PhD Thesis defence - Kyle Edmunds

  • 7.6.2017, 11:00 - 13:00

Computational and Mathematical Modeling of Medical Images: Advanced Methods and Applications in Translational Myology and Surgical Planning

Kyle Edmunds  7 June 2017, 11.00 am, room V102

Chairman:
Sigurður I. Erlingsson, head of the SSE research council
Thesis Committee:

Paolo Gargiulo, Supervisor and Associate Professor Reykjavík University, Reykjavík, Iceland
Þórður Helgason, Associate Professor Reykjavík University, Reykjavík, Iceland
Hannes Petersen, Head of the Dept. of Anatomy and Professor University of Iceland, Reykjavík, Iceland
Sigurður Brynjólfsson, Professor University of Iceland, Reykjavík, Iceland
Thesis Examiner:

Antonio Fratini, Lecturer and Biomedical Engineering Program Coordinator Aston University, Birmingham, United Kingdom

Abstract

The growing field of translational myology continually seeks to define and promote the generalizability of muscle research to clinical practice via optimizing the transition of a wide variety of investigative muscle assessment modalities. There are distinct challenges in all facets of this research, but understanding the physiological importance of mobility currently presents a strategic priority.

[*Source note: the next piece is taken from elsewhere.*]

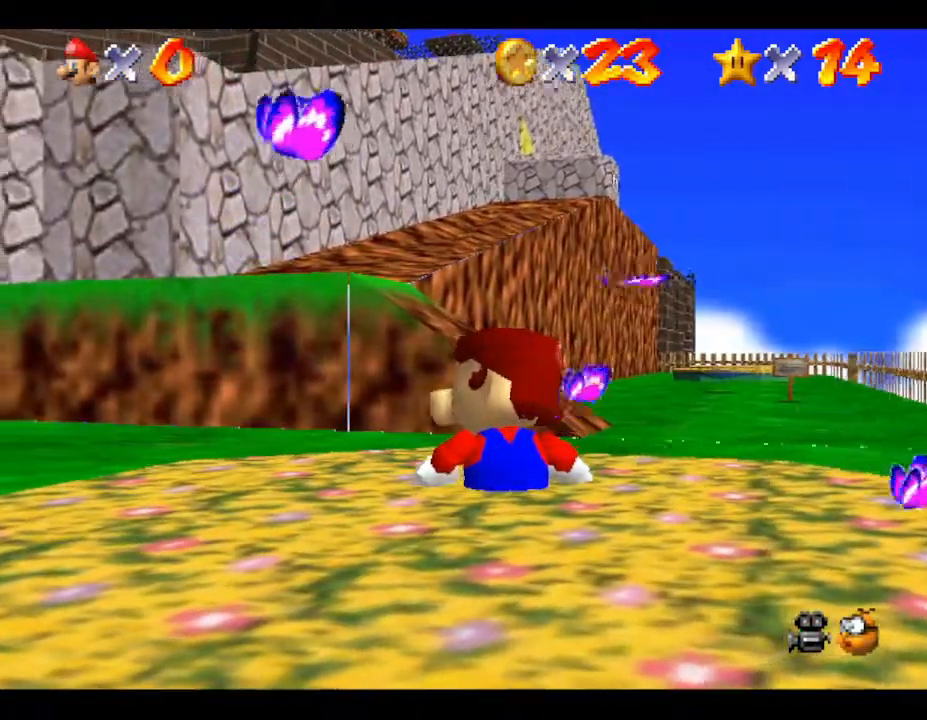
{"buttons": [], "left_stick": "center", "events": [[117, "left_stick", "down"], [383, "left_stick", "center"]]}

The severe physiological consequences from the loss of mobility are experienced by all of us: whether induced by normative ambulatory challenges as we age or as sequela of lower extremity pathology. Indeed, a growing wealth of literature clearly implicates mobility loss with a plethora of comorbidities, leading to an increasingly deleterious quality of life and ultimately resulting in early mortality. The loss of mobility is concomitantly evidenced by the progressive of skeletal muscle size and quality – phenomena which altogether define muscle degeneration. Nonetheless, complete etiological definitions and methodological comparisons for the precise, non-invasive quantification of muscle degeneration remains disparately described in literature.

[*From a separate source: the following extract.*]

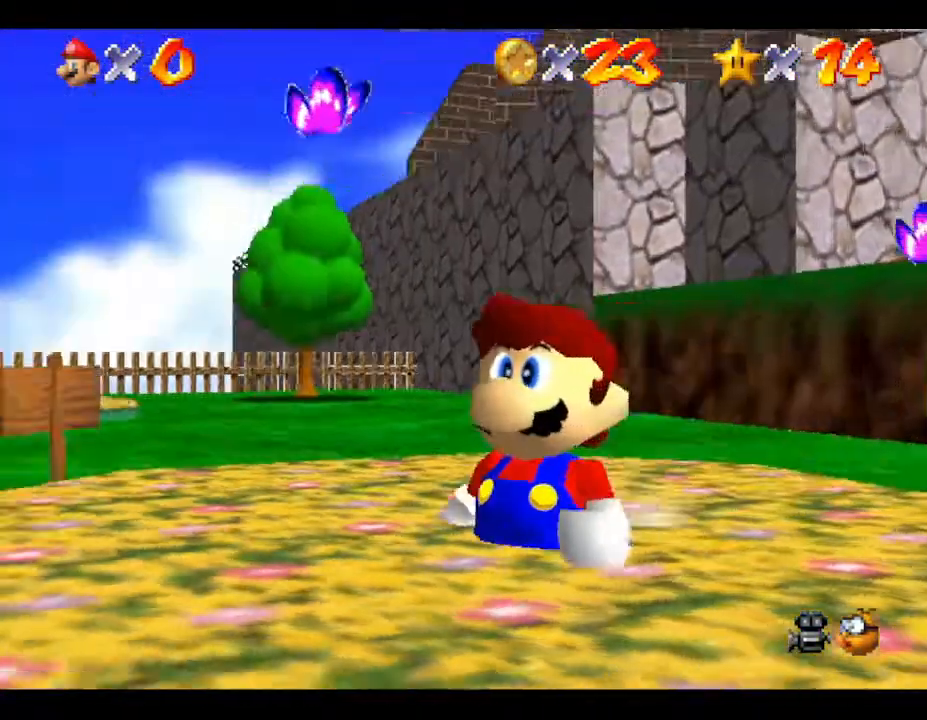
{"buttons": [], "left_stick": "down", "events": [[350, "left_stick", "down-right"], [417, "left_stick", "down"]]}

This thesis focuses on the development, application, and assessment of novel methods in computational and mathematical modeling of medical images to quantify muscle degeneration and optimize our understanding of two mobility-restorative procedures: Functional Electrical Stimulation and Total Hip Arthroplasty. Additional impacts of these methods are further explored in defining multimodal metrics for mobility analysis, characterizing the utility of 3D printing for surgical planning, modeling craniofacial electromyography, and computing pre-surgical periprosthetic fracture risk. Results from these investigations altogether present the efficacies and limitations of available image processing modalities, and introduce novel methodologies, such as nonlinear trimodal regression analysis of radiodensitometric distributions and computational interference fitting for periprosthetic femoral fracture analysis. Such analyses and perspectives are herein presented in both a theoretical and practical context. Standardizing computational modeling methodologies for medical image assessment in these contexts would allow for the generalizability of such research to the indication of respective compensatory targets for clinical intervention.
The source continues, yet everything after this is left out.